Сражение близилось к концу. Все реже и реже поднимались руки с мечами, все меньше падало врагов на осеннюю траву, и уже не так часто слышались подбадривающие крики римлян. В какую-то минуту Севериан вдруг понял, что стоит за спинами последних солдат без меча в руке, без кинжала. Сдаться на милость врага? Он, сенатор и наместник Каппадокии не может себе этого позволить. Брать для себя деньги из казны он мог. Спать с чужими женщинами или вершить неправый суд он тоже мог. А вот сдаться – нет! Никогда! Плохие дела или ужасные поступки не должны остаться в памяти потомков последними деяниями, которые ты совершал. Только достойное поведение в последнюю минуту, только жертва с твоей стороны. Иначе не достичь искупления вины.
В одной из сгоревших палаток он заметил опрокинутый стол, разбросанные по земле стеклянные бокалы. Вот оно спасение! Он наступил башмаком на стекло, и подняв самый большой осколок, без промедления провел им по своему горлу. С облегчением Севериан успел почувствовать, как горячая пульсирующая кровь стекает на грудь, обагряет руки. Он спасен! Боги примут его! Искупление настало и теперь можно простить себя!
Последние разрозненные мысли мелькают в угасающем сознании. Он видит разные лица: мертвое, отчужденное лицо Кальпурния, мужественное центуриона Силона, лицо улыбающегося служителя Гликона Александра. Зачем же он поверил ему? Зачем погубил людей понапрасну? Однако вспыхнувшую досаду уже вытесняет темнота, заполняющая тело.
И Севериан находит в себе силы, чтобы устремить взгляд вверх, на меркнущие звезды в ночном небе, которые из ярких превращаются сначала в тусклые, потом становятся едва различимыми, а после и совсем исчезают.
Неприятные перемены
Император Марк Аврелий, как и его приемный отец Антонин не любил что-то менять без нужды. Однако в Рим ворвались ужасные вести и их оказалось слишком много, чтобы надеяться на счастливое и мирное течение принципата двух Августов. Судьба двенадцатого Молниеносного легиона и его наместника Севериана была ужасной.
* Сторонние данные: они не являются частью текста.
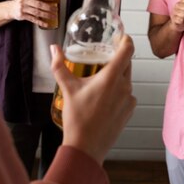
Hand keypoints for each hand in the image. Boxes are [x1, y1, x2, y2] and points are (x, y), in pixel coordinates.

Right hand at [9, 0, 57, 27]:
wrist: (11, 9)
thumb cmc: (22, 1)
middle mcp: (23, 0)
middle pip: (38, 4)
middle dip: (48, 7)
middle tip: (55, 9)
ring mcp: (22, 8)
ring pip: (37, 12)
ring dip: (47, 15)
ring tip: (53, 16)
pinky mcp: (22, 16)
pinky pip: (33, 19)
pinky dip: (41, 22)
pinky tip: (46, 24)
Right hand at [51, 35, 136, 164]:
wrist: (86, 148)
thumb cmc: (77, 118)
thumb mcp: (67, 88)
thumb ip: (60, 66)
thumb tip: (54, 49)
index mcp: (111, 77)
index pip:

О том, что случилось, о состоявшемся разгроме, сообщили те немногие из легионеров, которым удалось спастись, прячась среди кустов и высокой травы плоскогорья. Но слава богам, золотого орла все-таки вынесли из боя! Потом, получили почту с сообщениями о вторжении богопротивного Вологеза в Сирию. Там он прогнал другого наместника Аттидия и войска парфян заняли весь римский берег Евфрата.